Further, we inherit our situations in our lives from our parents, and along with that many of their views. We also receive many of our views from interacting with others who exist in a similar social situation as ourselves.
These physically and socially determined situations that we live in are what Marx called our material conditions. He took this view of a humanity shaped by material conditions and applied it to human history. This application is what Marx calls Historical Materialism, the theory that history is shaped, not by ideas, but by material conditions.
And what is the primary, though not the only, determining factor of our material conditions? How we relate to the means of production in our society. The means of production refers to the tools and materials we use to make society function, and the way we relate to the means of production is a question of power and control. Some members of society own the means of production, and others do not.
We call those who own and control the means of production the ruling class of our society. Those who neither own nor control these means are subject to those that do. All of human history is guided and defined by this struggle between the interests of the ruling classes and their subjects. The material forces of production shape the nature of the classes that struggle for control over them.
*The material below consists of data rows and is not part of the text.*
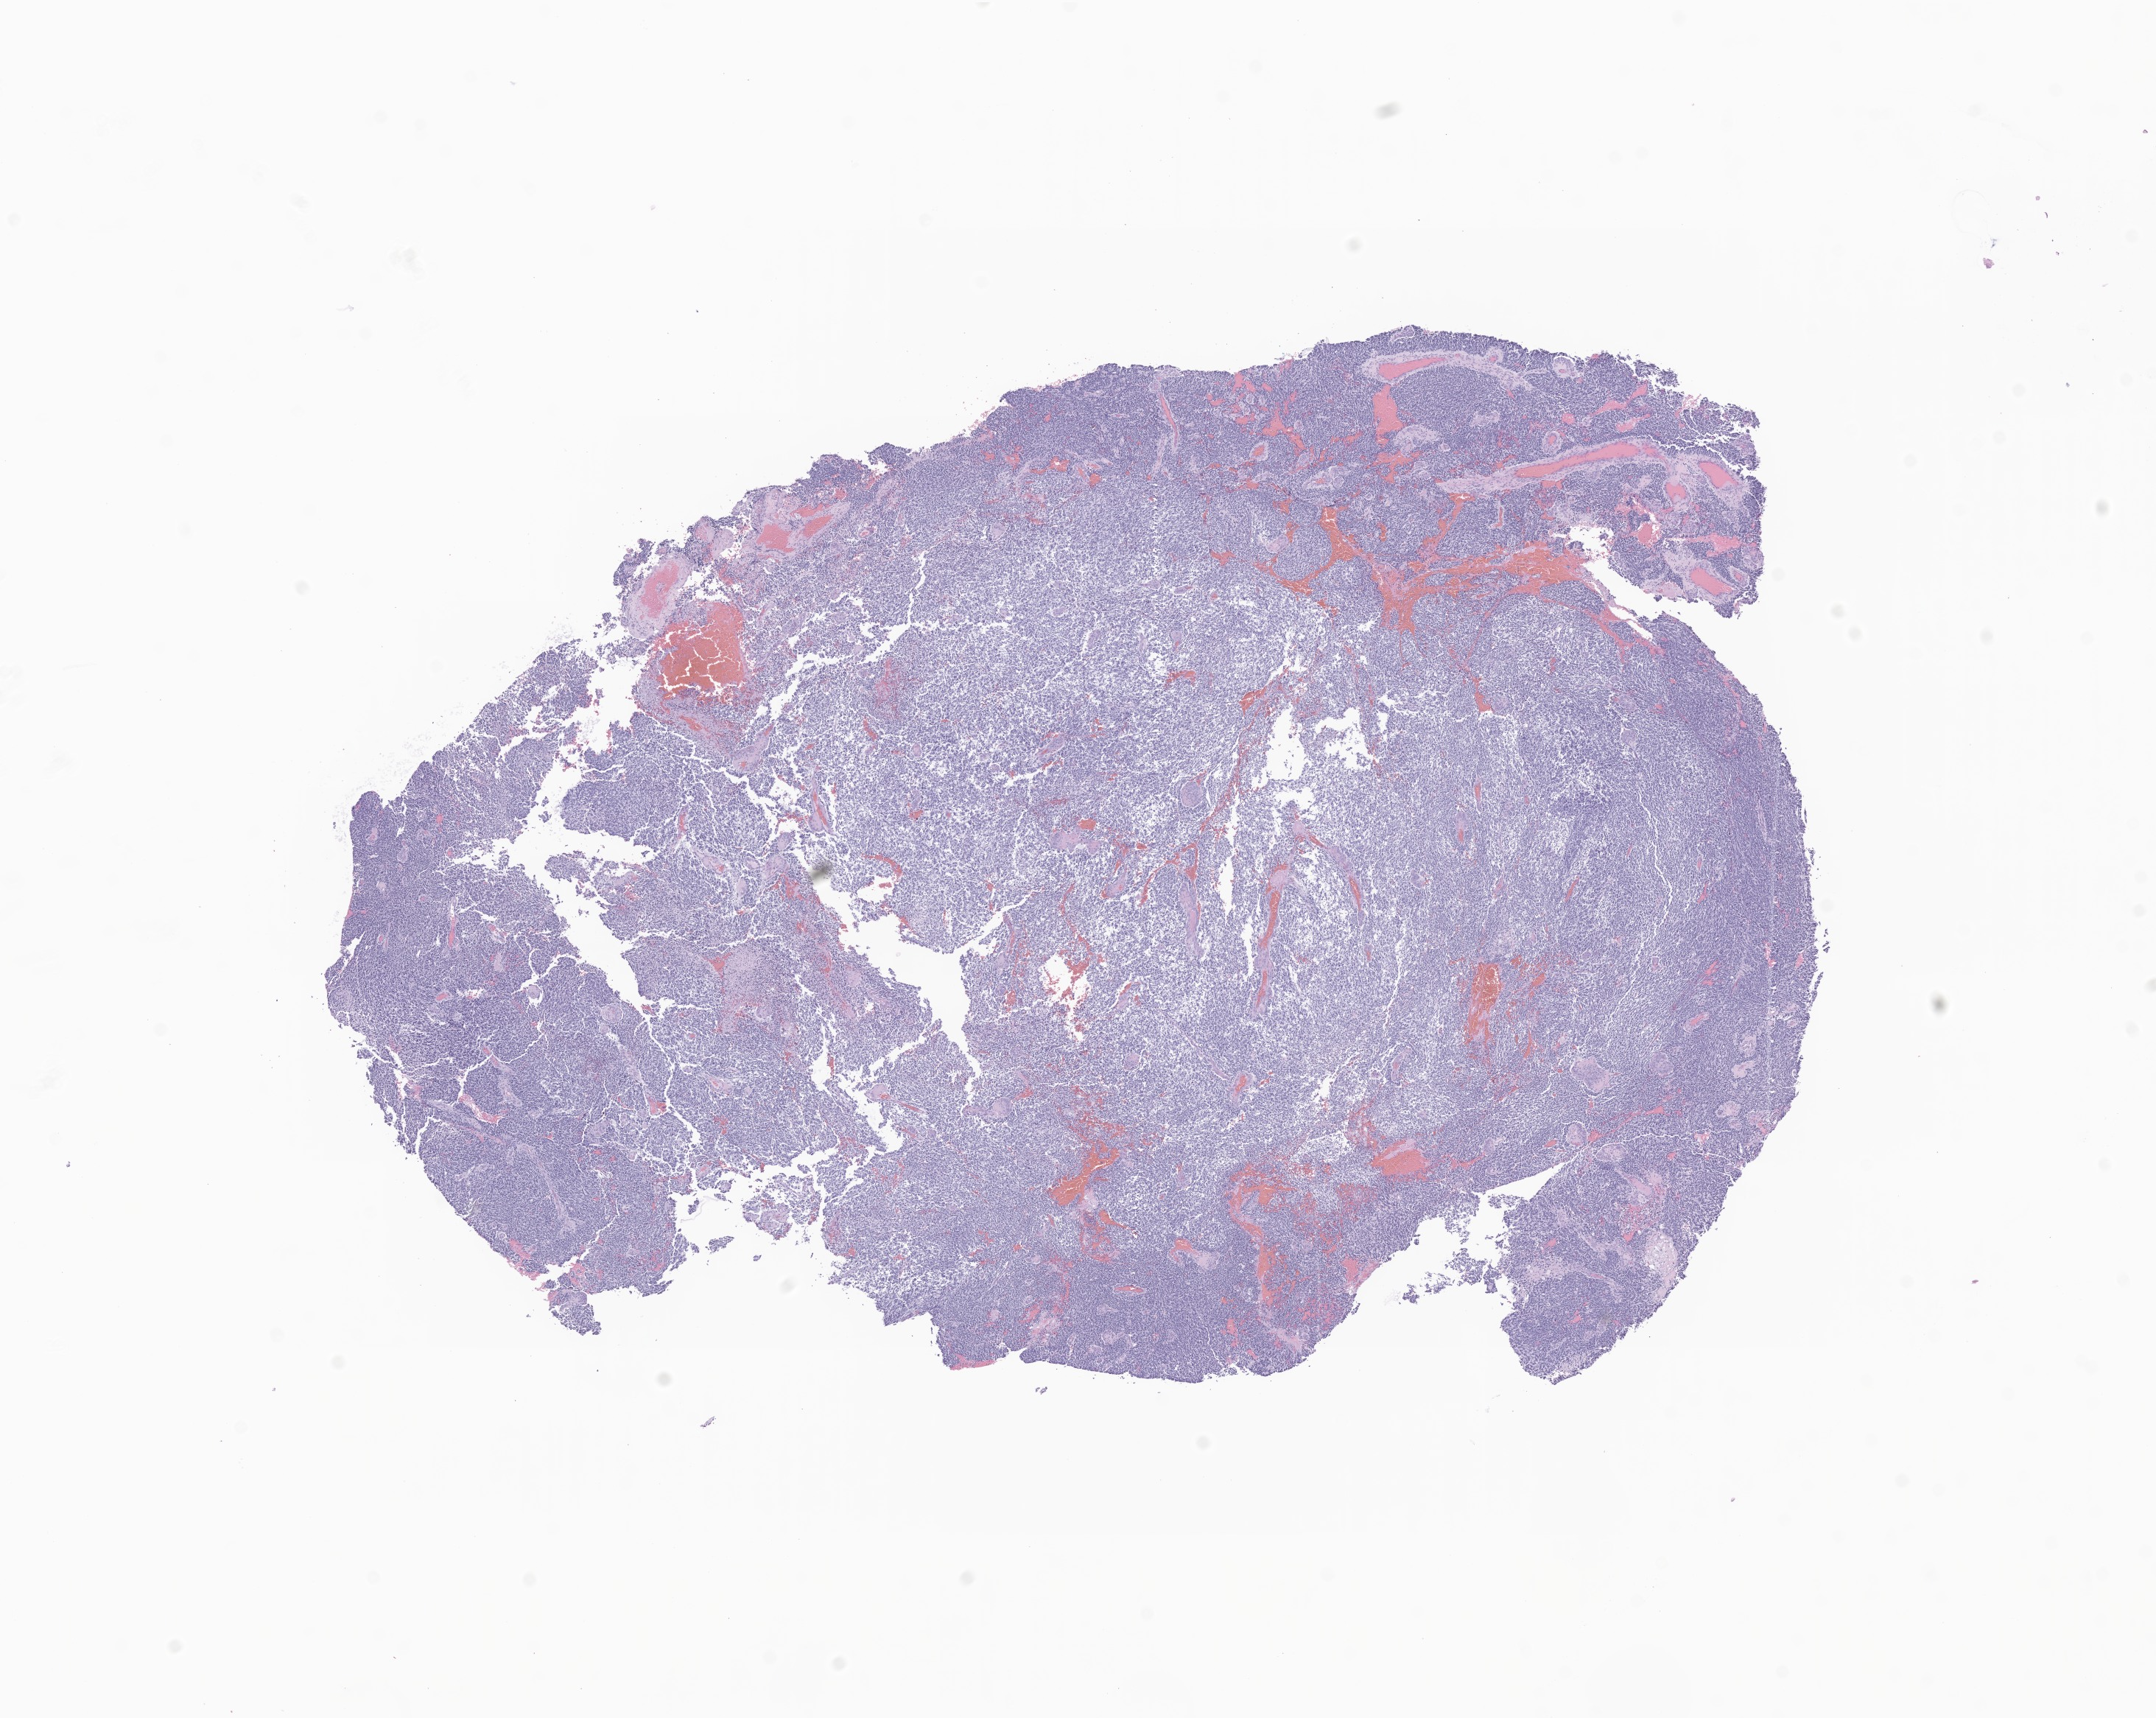
Digitized hematoxylin and eosin (H&E)-stained section of tumor tissue from the brain, shown as a low-resolution overview of the whole scanned area (about 12.3 x 9.8 mm). FFPE section. Patient: female, age 44 months (3 years 8 months).
Recorded diagnosis: Medulloblastoma, NOS.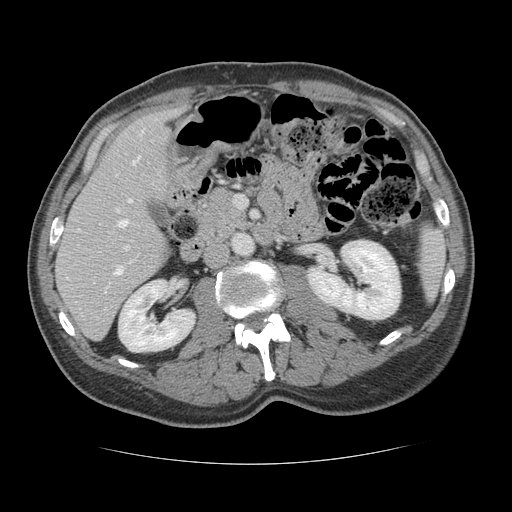
Contrast-enhanced abdominal CT, one axial slice. Slice 60 of 134 in the series (ordered by position). Reconstruction kernel STANDARD. 120 kVp. Intravenous contrast given. Soft-tissue window (W 400 / L 40 HU). 512 × 512 image matrix, field of view 377 × 377 mm. From the clinical record (not read from this slice): patient: male, age 39 years at operation; diagnosis: colorectal cancer liver metastases, imaged before liver resection; multiple liver metastases: yes; largest metastasis: 2.2 cm; disease in both lobes: no.
Annotated regions visible in this slice (expert manual segmentation):
- hepatic veins: box from (x=116, y=131) to (x=143, y=227) px
- liver: (x=57, y=111)–(x=174, y=339)
- planned liver remnant (the part of the liver to remain after resection): (x=57, y=111)–(x=175, y=335)
- portal vein (with intrahepatic branches): (x=115, y=209)–(x=131, y=275)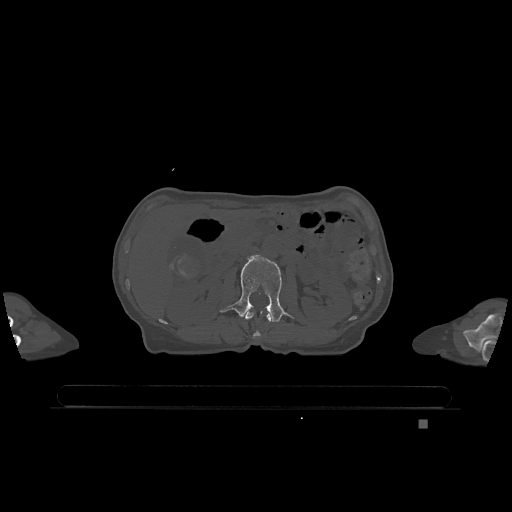
CT including the spine, one axial slice. Bone window (W 1800 / L 400 HU). 0.5 mm slice thickness. 512 × 512 image matrix, field of view 500 × 500 mm. Female patient, age 74 years. From the clinical record (not read from this slice): primary cancer: lung; vertebrae with lytic lesions (as recorded): T1, T4, T5, T6, L4, L5.
Outlined on this slice (semi-automatically segmented with operator editing):
- L1 vertebra: bounding box <243,311,272,338> (left, top, right, bottom; pixels)
- L2 vertebra: <219,255,292,322>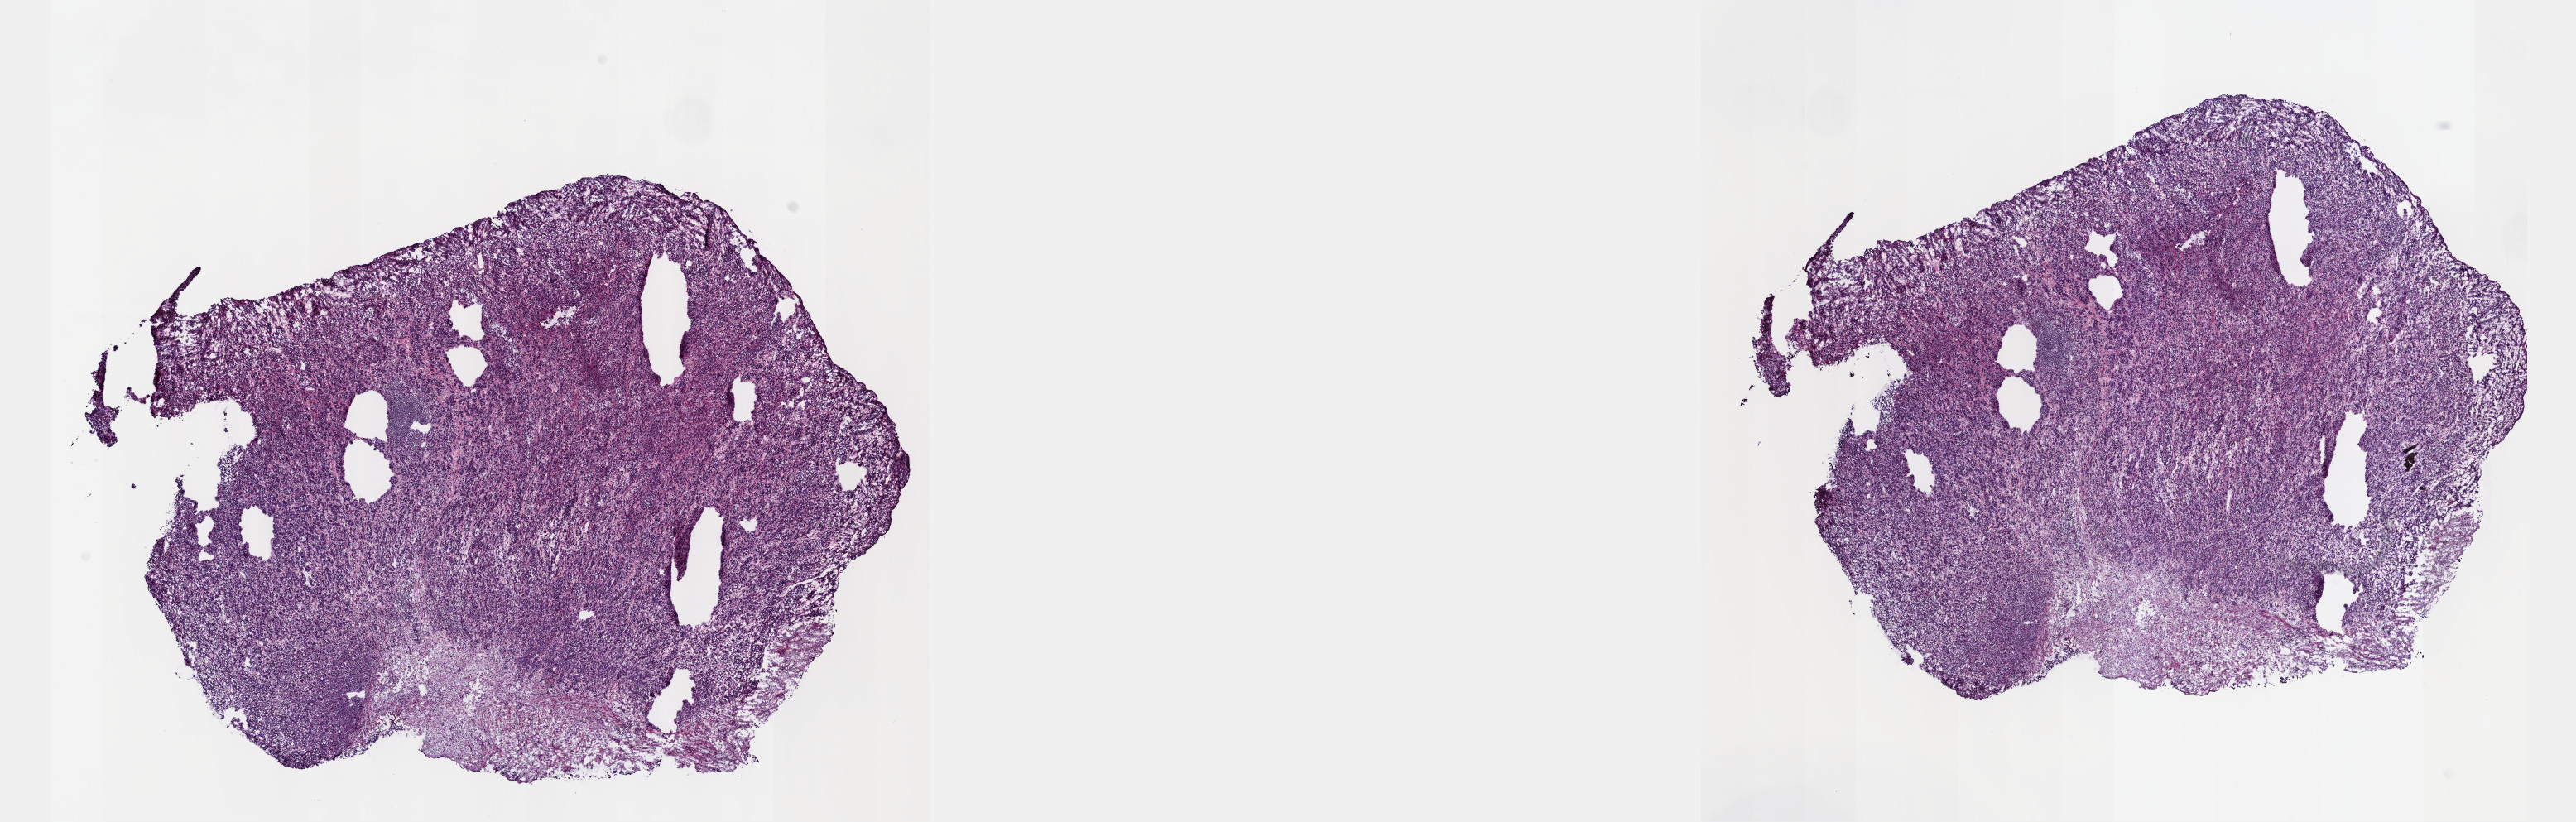
Digitized Hematoxylin and eosin (H&E) stained tissue section (whole slide) — shown as a low-resolution overview of the whole scanned area (about 25.1 x 8.0 mm), frozen section from the top of the tissue portion, metastatic tumour sample, sampled site not recorded. Female patient.
This section: metastatic tumour tissue. Patient diagnosis: Malignant melanoma, NOS.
Armed with this clear, realistic understanding, history can be analyzed scientifically by examining the dominant mode of production in use within a society. One can even use this information to make accurate predictions about societal development.
So to summarize:
1. Ideas do not come from nowhere, they come from our material conditions.
2. Our material conditions are defined by the social situations in which we live.
3. Our social situations are determined mainly by how we relate to the means of production in our society.
4. All of history is governed by these principles and is defined by constant struggle for the control over the means of production.